Во мне сидел своеобразный барометр, который реагировал на окружающую обстановку, а жизнь в России, полная неудовлетворенных страстей и амбиций, стимулировала в людях асоциальность и агрессивность и не давала увять моему чувству опасности и ответственности, измерявшемуся этим барометром.
Но здесь, когда пьяный поляк сорил пеплом на моих соотечественников (меня уже не волновало, что это репродуцированный протест национального чувства против оккупантов), я не знал, как правильно поступить. Во-первых, физическая невозможность добраться до него, во-вторых, естественное сомнение в правильности своих русско-советских реакций плюс оглядка на «чужой устав» и «чужой монастырь». Барометр показывал бурю, смягчаемую неуверенностью в своей правоте. Кстати, как я понял, поляки — главные хулиганы и цыгане Европы, но об этом потом.

Нас отцепили в одно мгновение. Раз — ловкие железнодорожники перевесили какие-то рукава и резиной отороченные кишки, соединявшие вагон. Два — открыли дверь, сквозь нас протиснулось какое-то число выходящих на этом последнем островке социалистической земли. Три — вошла последняя соцтаможня и пограничный контроль, с трудом пробравшийся в глубь вагона. И мы уже уехали. Прощай, Восток, здравствуй, Дикий Запад!
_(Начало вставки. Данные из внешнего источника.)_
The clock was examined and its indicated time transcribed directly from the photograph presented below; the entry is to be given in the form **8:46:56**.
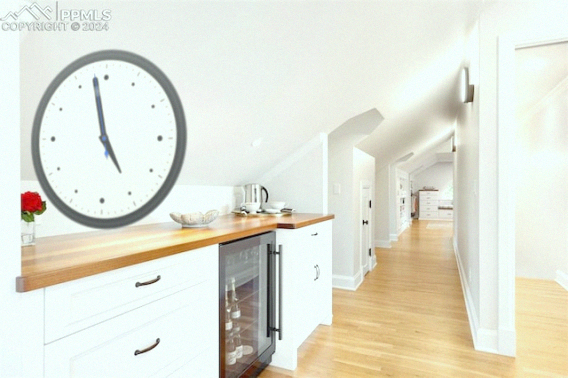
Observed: **4:57:58**
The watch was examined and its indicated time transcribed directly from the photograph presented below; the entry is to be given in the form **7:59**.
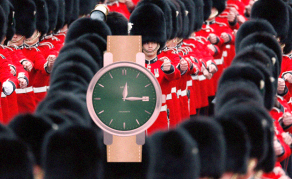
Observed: **12:15**
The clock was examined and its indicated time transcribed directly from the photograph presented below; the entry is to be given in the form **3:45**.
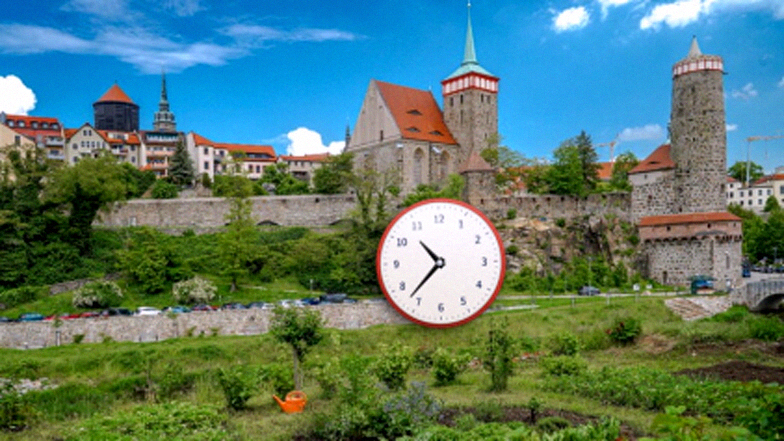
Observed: **10:37**
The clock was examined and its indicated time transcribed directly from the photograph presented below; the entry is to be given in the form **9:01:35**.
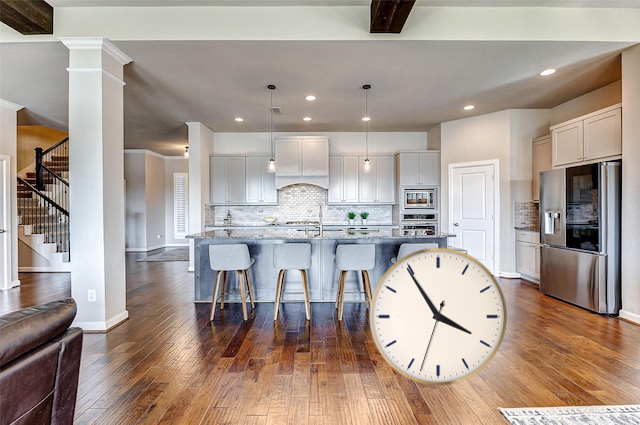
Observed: **3:54:33**
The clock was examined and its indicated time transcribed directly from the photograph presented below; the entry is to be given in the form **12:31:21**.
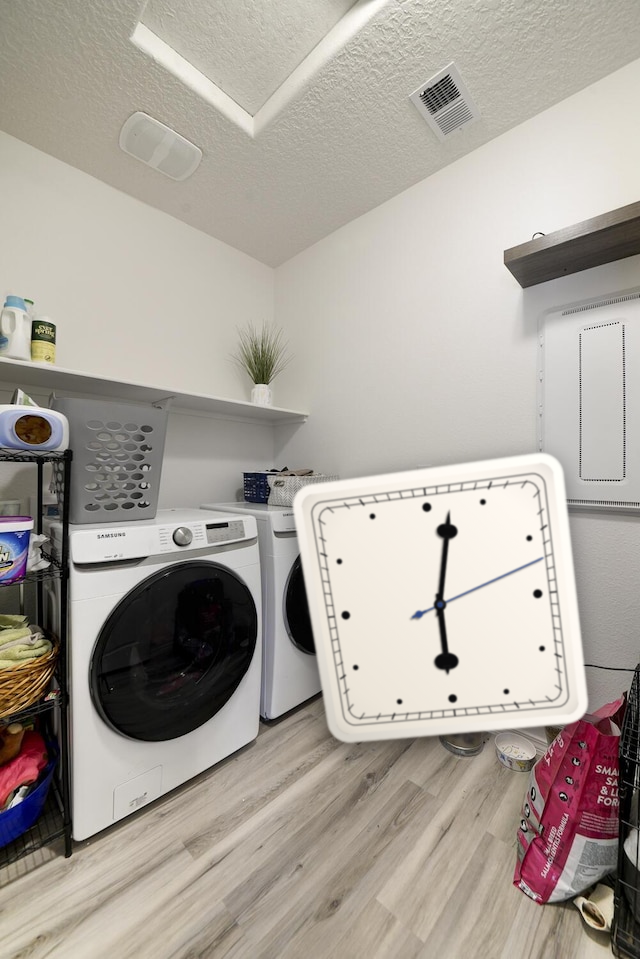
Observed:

В этот день нам трижды пришлось пересекать границу двух миров. Сначала из Восточной Германии в Западный Берлин, затем из Западного Берлина опять в Восточную Германию, а потом из Восточной Германии в Западную... И хотя отчетливее всего разница сред обитания проступила во второй и третий раз, ступень в восприятии мы ощутили и переезжая границу, проходящую по реке (Шпре, Хафелю или притоку Эльбы, я так и не узнал): из серо-пасмурной Прибалтики въехали в сверкающий Запад с яркими рекламами, раскрашенными стенами домов, перламутровыми машинами. Не узнать Запад было невозможно. Только что был строгий, мрачный, казенный, имперский Берлин с классическими фронтонами зданий, угрюмыми колоннами, просторными площадями, одинокими памятниками, пустыми улицами с привычным набором советских машин, разбавленных изобретением восточногерманского ума — малолитражкой, похожей на улитку, что-то среднее между горбатым «запорожцем» и инвалидной коляской (это был «трабан», на который восточные немцы стояли в очереди по 15–20 лет). Конечно, машины были самым первым, внешним, бросающимся в глаза отличием: во-первых, их была уйма, они заполняли весь сектор глаза, всю перспективу зрения и, во-вторых, они были не только самых разнообразных марок и форм, но и сверкали как-то по-особенному, переливаясь перламутром.